Parents always sacrifice something for their child and sometimes that sacrifice comes in the form of hard work that takes up all their time which could have otherwise been spent with their loved ones.
Originally intended to premiere as part of the Tribeca Film Festival that moved online this year due to the COVID-19 outbreak, Asia, the titular character, is a single mother. She was too young when she gave birth to Vika, her only child. Working as a nurse, she’s mostly seen outside of the home than inside, hence, giving enough freedom to her daughter to live her life. Despite the fact that they are too close, their bond will grow stronger in the face of a dangerous disease.
Asia and Vika are Russian immigrants living in Israel. Asia, who works as a nurse, is too busy at work. Vika, on the other hand, continues hanging out with her friends, drinks alcohol, and has little worries about her future. But once she collapses and ends up in the hospital, the young woman realizes that the future she thought she’ll build for herself may never come.
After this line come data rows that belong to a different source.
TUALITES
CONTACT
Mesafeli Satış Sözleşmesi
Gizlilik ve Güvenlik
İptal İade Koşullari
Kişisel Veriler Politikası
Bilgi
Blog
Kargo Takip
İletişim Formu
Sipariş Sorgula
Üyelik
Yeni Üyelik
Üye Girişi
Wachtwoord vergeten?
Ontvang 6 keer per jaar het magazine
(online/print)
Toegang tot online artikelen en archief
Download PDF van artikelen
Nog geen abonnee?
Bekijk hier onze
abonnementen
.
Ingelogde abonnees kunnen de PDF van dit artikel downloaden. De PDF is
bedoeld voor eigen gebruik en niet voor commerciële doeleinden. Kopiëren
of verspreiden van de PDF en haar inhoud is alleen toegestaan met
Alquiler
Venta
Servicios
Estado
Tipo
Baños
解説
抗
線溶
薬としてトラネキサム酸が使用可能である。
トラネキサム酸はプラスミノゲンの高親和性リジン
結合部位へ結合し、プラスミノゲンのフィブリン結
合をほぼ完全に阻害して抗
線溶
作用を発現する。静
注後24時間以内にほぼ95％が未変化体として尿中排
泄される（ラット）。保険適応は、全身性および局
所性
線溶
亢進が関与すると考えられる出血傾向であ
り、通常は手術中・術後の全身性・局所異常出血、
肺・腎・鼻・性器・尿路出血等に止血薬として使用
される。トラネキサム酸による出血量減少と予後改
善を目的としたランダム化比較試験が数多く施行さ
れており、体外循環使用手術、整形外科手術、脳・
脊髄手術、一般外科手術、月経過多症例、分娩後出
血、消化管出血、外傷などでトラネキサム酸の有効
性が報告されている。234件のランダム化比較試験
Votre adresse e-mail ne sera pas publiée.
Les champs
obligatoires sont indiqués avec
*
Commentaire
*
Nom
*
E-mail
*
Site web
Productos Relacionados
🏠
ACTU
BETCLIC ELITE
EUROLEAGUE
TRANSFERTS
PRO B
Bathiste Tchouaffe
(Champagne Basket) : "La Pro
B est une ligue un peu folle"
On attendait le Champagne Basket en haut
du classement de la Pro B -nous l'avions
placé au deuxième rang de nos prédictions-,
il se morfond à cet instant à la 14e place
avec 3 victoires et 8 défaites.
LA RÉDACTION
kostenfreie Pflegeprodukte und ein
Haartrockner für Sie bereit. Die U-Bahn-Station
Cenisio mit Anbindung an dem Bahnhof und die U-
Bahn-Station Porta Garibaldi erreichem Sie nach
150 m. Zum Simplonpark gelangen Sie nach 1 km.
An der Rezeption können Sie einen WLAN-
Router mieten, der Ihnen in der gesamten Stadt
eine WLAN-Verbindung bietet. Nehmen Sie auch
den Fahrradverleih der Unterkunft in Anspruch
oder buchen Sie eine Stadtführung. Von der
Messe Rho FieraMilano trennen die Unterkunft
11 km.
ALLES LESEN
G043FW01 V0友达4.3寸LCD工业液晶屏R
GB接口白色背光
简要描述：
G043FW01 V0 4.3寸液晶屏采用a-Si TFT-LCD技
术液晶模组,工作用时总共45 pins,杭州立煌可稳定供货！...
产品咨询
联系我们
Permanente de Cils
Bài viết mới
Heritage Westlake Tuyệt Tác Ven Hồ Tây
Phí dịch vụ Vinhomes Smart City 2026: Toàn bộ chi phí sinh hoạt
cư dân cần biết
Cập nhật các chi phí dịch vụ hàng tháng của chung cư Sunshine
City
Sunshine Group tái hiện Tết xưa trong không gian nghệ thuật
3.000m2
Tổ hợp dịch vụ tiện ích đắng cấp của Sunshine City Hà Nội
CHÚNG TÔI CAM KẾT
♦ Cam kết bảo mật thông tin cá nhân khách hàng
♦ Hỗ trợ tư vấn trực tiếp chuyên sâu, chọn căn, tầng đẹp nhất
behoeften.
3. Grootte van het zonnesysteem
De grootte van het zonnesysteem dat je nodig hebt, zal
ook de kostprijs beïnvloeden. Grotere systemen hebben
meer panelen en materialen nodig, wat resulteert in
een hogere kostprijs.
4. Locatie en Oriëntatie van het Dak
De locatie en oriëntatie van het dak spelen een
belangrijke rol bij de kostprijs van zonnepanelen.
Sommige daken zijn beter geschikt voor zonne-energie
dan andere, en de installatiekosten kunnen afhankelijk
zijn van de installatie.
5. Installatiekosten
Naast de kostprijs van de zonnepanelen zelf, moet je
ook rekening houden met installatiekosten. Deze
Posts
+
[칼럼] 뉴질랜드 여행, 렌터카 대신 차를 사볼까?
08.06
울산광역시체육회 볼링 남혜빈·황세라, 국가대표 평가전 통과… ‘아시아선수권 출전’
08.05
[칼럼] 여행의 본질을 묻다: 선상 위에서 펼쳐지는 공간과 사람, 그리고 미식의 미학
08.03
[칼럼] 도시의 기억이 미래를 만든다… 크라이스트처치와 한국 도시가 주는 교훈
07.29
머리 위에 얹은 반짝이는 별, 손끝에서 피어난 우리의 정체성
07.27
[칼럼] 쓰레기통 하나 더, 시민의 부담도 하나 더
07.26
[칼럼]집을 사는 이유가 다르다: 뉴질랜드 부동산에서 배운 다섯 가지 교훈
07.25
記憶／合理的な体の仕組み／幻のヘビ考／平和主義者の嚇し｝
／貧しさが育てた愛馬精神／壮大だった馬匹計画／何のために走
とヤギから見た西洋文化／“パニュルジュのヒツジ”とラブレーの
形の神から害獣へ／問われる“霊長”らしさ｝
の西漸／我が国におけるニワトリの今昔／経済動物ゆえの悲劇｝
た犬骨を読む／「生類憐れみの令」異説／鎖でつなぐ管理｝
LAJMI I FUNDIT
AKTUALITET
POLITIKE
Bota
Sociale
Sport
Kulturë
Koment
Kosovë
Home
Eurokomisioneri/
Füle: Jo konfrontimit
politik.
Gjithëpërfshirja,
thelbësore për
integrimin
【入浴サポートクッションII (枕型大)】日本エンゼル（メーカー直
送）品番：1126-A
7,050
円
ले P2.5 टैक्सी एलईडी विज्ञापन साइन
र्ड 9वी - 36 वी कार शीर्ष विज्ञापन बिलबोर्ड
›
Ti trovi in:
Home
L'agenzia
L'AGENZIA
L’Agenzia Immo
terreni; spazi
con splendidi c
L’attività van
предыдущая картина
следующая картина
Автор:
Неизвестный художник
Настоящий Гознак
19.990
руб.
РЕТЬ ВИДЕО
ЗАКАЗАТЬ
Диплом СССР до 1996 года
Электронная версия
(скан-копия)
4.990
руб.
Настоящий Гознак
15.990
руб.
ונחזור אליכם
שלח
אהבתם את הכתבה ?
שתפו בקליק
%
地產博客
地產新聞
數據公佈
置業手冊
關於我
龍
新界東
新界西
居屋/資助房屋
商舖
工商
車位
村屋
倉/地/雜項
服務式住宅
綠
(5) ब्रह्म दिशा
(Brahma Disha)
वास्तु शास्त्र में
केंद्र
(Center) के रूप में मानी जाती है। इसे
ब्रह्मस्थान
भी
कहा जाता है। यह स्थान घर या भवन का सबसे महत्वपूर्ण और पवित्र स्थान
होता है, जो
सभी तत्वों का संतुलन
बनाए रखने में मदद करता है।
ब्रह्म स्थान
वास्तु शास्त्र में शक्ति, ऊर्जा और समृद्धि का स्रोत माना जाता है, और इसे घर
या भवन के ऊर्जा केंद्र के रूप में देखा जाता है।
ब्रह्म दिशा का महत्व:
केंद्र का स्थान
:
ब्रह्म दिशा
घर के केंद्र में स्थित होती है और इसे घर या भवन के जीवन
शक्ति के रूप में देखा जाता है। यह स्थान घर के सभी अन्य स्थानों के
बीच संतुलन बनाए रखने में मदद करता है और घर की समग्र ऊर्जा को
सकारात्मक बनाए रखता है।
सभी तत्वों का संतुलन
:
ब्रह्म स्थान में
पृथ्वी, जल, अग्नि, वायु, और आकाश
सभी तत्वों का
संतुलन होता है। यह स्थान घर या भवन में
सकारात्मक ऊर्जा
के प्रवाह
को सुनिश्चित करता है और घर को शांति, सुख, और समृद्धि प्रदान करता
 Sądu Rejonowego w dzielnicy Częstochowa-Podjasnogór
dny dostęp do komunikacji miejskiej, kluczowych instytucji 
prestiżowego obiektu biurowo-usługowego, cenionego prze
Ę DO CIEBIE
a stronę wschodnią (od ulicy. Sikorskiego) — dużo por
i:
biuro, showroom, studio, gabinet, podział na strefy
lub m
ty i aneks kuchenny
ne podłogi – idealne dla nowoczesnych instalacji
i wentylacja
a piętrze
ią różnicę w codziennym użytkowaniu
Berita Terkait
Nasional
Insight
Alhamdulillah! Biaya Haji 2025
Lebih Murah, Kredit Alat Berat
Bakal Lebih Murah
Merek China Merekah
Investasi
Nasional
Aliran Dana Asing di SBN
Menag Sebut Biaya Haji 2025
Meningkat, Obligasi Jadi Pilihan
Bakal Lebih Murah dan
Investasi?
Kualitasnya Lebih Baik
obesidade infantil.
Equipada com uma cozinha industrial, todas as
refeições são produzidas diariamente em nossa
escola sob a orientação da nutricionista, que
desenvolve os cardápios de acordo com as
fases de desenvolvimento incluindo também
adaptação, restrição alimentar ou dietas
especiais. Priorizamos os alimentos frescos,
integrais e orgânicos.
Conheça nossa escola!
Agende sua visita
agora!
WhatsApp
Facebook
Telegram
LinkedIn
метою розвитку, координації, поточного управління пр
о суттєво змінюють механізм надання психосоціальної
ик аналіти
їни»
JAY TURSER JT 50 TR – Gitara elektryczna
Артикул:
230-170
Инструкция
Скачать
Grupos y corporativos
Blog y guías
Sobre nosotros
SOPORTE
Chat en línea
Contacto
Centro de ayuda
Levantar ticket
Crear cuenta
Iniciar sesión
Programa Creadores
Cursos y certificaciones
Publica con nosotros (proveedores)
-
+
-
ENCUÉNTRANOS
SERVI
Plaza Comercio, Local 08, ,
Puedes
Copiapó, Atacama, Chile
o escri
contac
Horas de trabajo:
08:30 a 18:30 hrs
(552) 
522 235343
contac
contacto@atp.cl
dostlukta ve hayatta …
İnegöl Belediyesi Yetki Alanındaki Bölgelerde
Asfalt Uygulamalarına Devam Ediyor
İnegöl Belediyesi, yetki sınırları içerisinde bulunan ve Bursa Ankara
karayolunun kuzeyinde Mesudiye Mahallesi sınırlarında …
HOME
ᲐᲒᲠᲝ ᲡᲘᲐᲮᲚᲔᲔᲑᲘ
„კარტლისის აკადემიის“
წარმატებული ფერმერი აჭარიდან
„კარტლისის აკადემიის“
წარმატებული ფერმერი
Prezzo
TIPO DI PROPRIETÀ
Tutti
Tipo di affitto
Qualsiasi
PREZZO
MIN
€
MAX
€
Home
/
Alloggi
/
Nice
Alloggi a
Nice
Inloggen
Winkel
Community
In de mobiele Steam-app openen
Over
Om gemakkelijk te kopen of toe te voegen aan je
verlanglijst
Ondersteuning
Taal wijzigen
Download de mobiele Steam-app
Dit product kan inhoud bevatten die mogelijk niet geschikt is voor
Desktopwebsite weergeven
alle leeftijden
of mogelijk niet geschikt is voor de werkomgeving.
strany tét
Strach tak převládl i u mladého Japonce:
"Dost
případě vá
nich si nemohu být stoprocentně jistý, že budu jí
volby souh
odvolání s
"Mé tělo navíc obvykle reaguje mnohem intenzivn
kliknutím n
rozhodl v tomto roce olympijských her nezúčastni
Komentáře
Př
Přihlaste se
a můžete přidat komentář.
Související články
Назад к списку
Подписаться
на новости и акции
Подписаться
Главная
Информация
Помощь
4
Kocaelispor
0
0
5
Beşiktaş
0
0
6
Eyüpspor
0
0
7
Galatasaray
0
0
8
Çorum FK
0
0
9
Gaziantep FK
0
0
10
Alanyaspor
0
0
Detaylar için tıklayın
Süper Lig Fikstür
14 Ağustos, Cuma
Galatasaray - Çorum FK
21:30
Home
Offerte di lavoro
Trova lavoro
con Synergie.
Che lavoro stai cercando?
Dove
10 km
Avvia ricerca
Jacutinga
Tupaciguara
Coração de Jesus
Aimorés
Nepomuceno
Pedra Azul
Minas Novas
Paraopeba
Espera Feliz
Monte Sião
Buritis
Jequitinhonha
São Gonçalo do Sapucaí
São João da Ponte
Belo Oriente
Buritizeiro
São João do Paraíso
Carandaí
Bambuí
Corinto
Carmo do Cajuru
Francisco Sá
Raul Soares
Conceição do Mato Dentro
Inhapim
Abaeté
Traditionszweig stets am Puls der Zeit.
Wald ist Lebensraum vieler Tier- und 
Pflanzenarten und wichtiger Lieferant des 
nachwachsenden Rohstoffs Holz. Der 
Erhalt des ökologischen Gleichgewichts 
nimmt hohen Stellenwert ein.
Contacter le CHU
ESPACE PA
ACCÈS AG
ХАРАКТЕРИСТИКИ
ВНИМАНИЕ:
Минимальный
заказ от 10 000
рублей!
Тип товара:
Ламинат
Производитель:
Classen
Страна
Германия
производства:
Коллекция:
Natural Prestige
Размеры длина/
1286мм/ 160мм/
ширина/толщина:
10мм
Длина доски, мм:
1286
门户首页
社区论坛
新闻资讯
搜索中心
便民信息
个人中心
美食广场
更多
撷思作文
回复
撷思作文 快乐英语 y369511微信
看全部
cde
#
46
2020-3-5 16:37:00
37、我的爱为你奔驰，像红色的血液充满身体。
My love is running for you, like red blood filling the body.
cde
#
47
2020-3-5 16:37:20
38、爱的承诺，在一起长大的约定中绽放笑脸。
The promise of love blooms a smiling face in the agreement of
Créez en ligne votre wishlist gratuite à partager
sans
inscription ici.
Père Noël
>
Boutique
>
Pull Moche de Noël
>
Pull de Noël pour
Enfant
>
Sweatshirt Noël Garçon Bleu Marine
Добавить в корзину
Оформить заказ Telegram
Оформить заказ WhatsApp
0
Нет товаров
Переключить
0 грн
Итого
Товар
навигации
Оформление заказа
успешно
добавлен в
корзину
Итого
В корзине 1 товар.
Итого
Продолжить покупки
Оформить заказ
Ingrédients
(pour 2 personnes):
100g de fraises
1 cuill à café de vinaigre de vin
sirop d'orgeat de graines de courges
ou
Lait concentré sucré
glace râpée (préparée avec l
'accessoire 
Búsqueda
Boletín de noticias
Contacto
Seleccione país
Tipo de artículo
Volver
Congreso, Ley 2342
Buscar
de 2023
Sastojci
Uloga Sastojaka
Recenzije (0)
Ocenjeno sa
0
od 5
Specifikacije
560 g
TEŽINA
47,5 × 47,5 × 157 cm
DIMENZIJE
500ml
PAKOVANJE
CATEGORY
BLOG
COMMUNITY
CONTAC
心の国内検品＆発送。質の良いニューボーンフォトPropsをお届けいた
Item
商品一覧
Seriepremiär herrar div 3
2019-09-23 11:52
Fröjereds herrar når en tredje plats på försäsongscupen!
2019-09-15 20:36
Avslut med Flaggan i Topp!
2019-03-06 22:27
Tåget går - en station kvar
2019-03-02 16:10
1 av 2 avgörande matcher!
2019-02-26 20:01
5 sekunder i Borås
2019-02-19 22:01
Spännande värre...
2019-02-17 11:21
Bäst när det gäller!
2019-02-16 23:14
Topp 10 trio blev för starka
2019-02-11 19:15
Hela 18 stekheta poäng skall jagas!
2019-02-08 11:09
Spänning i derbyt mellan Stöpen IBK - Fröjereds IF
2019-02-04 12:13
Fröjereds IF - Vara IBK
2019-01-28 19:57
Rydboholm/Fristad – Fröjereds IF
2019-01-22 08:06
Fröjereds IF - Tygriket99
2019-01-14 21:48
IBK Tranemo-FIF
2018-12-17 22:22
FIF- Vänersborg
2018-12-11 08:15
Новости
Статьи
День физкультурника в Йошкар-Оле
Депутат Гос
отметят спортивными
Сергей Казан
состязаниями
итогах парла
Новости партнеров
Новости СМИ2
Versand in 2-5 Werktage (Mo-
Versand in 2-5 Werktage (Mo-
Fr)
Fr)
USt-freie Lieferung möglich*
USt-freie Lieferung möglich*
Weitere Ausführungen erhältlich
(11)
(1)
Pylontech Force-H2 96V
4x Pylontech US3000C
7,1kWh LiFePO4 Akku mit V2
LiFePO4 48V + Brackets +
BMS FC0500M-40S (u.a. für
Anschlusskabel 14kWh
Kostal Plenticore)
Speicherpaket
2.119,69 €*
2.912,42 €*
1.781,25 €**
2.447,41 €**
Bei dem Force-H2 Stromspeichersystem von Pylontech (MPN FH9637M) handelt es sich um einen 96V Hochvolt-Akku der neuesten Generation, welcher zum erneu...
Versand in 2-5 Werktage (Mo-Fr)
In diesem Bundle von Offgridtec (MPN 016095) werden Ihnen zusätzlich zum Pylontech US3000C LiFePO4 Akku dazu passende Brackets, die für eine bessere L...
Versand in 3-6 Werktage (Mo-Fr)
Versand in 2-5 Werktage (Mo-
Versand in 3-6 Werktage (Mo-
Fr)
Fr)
This is when her mother steps up as Vika’s best friend and parent, during which they learn about each other more than they did before.
Directed by the Israeli filmmaker Ruthy Pribar, “Asia” is a decent drama about the hardships of motherhood, choices that Asia should make, and the love for her daughter that is greater than her own tears. The film explores a mother-and-daughter relationship in the most poignant and heartbreaking way. Indeed, it is not easy when, still a relatively young parent, Asia watches the life of her daughter slowly fade away right before her eyes. But Asia, as a nurse, someone who has taken care of way too many patients, realizes the matter of ultimate sacrifice and why this patient should better get all the love she can before it’s too late.